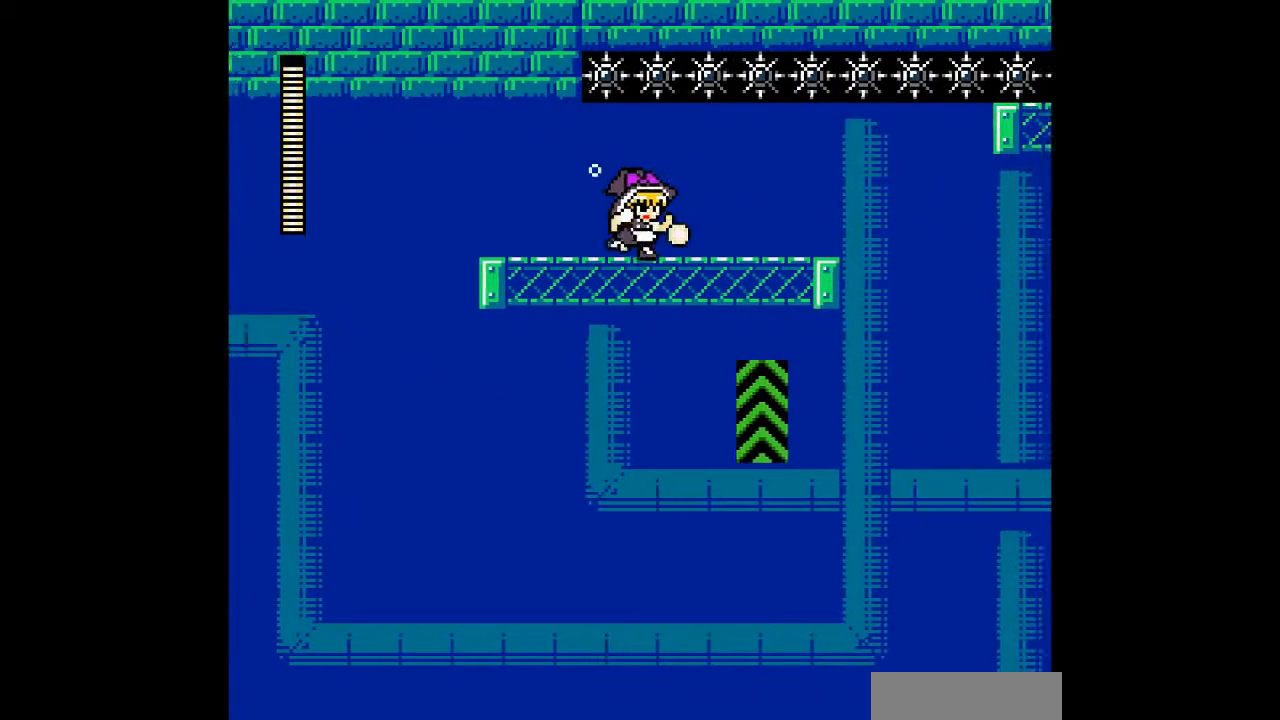
{"buttons": ["DPAD_RIGHT"], "events": []}
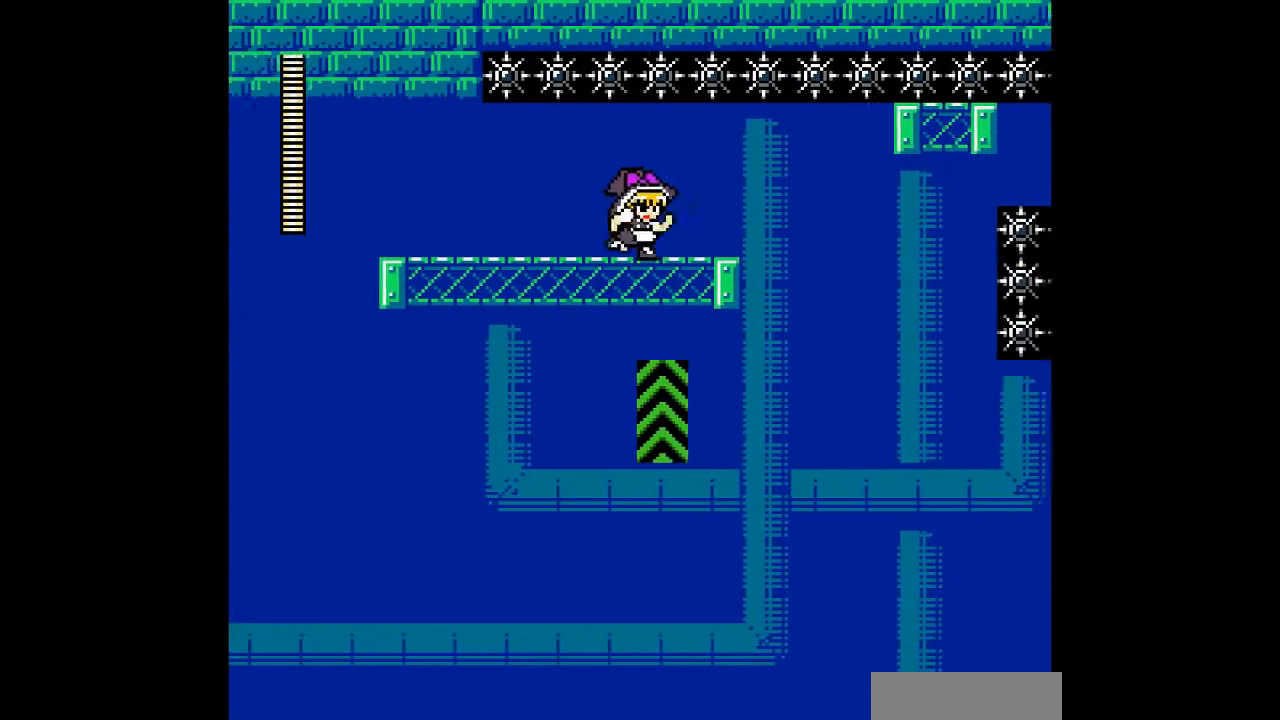
{"buttons": ["DPAD_RIGHT"], "events": []}
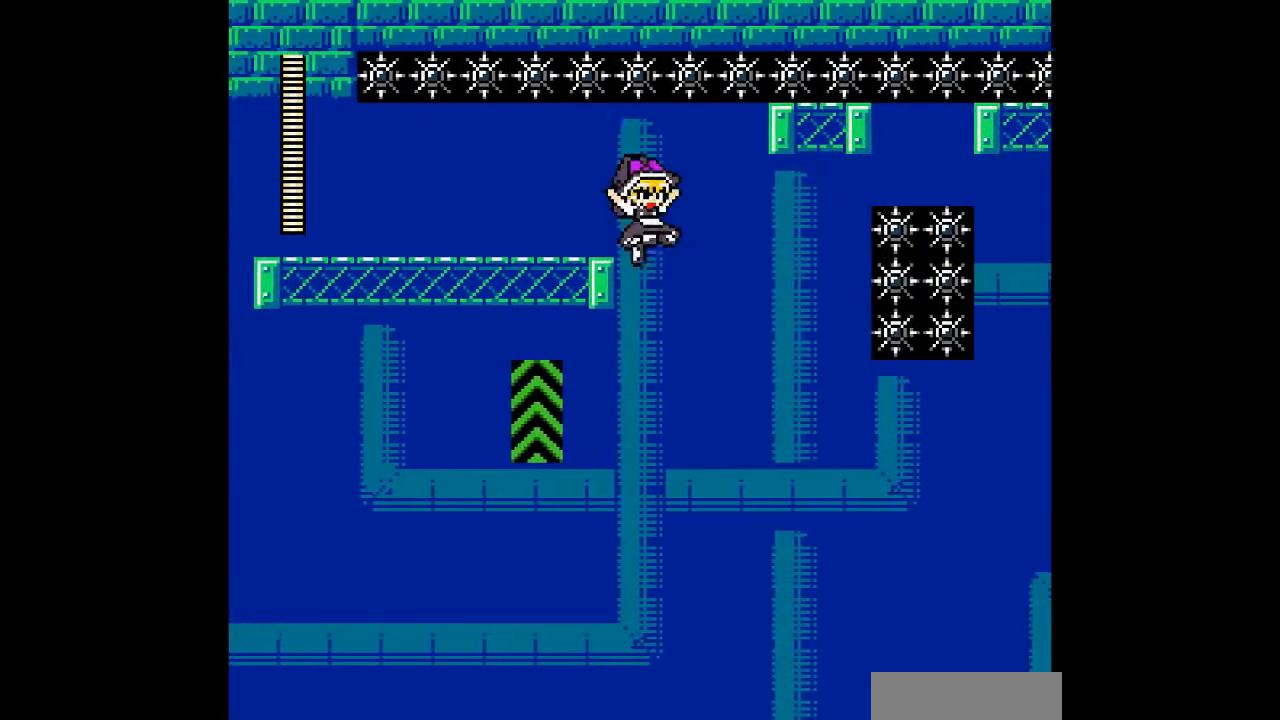
{"buttons": ["DPAD_LEFT"], "events": [[200, "DPAD_LEFT", "down"], [233, "DPAD_RIGHT", "up"]]}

* _How to complete this task_
Copy out all of the listing word for word, but skip the images.

* _Output of the exercise_
{"buttons": ["DPAD_RIGHT"], "events": []}
{"buttons": ["DPAD_RIGHT"], "events": []}
{"buttons": ["DPAD_LEFT"], "events": [[200, "DPAD_LEFT", "down"], [233, "DPAD_RIGHT", "up"]]}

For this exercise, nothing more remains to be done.